• Task requirements
Convert the records, from the start through the line containing "Which series has the widest spread of values?", into a Markdown table with the columns Row and Line. Give each line a row number and leave out blank lines.

Records from a collection:
● ● ●
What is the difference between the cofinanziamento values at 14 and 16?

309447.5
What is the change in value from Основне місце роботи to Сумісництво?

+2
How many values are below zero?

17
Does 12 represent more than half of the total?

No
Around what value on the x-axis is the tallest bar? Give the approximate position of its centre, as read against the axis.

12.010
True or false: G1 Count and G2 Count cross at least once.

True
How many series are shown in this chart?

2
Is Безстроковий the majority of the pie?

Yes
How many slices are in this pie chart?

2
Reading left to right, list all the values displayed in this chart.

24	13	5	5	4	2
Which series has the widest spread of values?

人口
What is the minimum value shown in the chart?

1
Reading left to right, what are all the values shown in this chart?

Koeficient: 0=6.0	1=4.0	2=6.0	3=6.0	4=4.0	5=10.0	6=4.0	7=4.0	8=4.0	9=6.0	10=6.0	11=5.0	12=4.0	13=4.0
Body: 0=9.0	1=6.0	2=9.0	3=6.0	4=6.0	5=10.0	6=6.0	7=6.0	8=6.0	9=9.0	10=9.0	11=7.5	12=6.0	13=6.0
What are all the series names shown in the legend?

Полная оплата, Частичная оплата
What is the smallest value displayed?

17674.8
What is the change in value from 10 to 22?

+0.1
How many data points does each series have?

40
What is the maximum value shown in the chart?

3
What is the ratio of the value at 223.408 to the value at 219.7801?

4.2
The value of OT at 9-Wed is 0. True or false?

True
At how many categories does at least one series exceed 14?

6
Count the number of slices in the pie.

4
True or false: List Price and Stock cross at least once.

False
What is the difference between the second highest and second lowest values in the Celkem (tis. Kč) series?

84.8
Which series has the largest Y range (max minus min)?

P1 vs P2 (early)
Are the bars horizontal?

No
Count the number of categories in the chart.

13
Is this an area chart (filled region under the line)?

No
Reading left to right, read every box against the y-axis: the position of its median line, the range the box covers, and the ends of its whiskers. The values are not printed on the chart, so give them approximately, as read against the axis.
● ● ●
• Exercise solution
| Row | Line |
|---|---|
| 1 | What is the difference between the cofinanziamento values at 14 and 16? |
| 2 | 309447.5 |
| 3 | What is the change in value from Основне місце роботи to Сумісництво? |
| 4 | +2 |
| 5 | How many values are below zero? |
| 6 | 17 |
| 7 | Does 12 represent more than half of the total? |
| 8 | No |
| 9 | Around what value on the x-axis is the tallest bar? Give the approximate position of its centre, as read against the axis. |
| 10 | 12.010 |
| 11 | True or false: G1 Count and G2 Count cross at least once. |
| 12 | True |
| 13 | How many series are shown in this chart? |
| 14 | 2 |
| 15 | Is Безстроковий the majority of the pie? |
| 16 | Yes |
| 17 | How many slices are in this pie chart? |
| 18 | 2 |
| 19 | Reading left to right, list all the values displayed in this chart. |
| 20 | 24	13	5	5	4	2 |
| 21 | Which series has the widest spread of values? |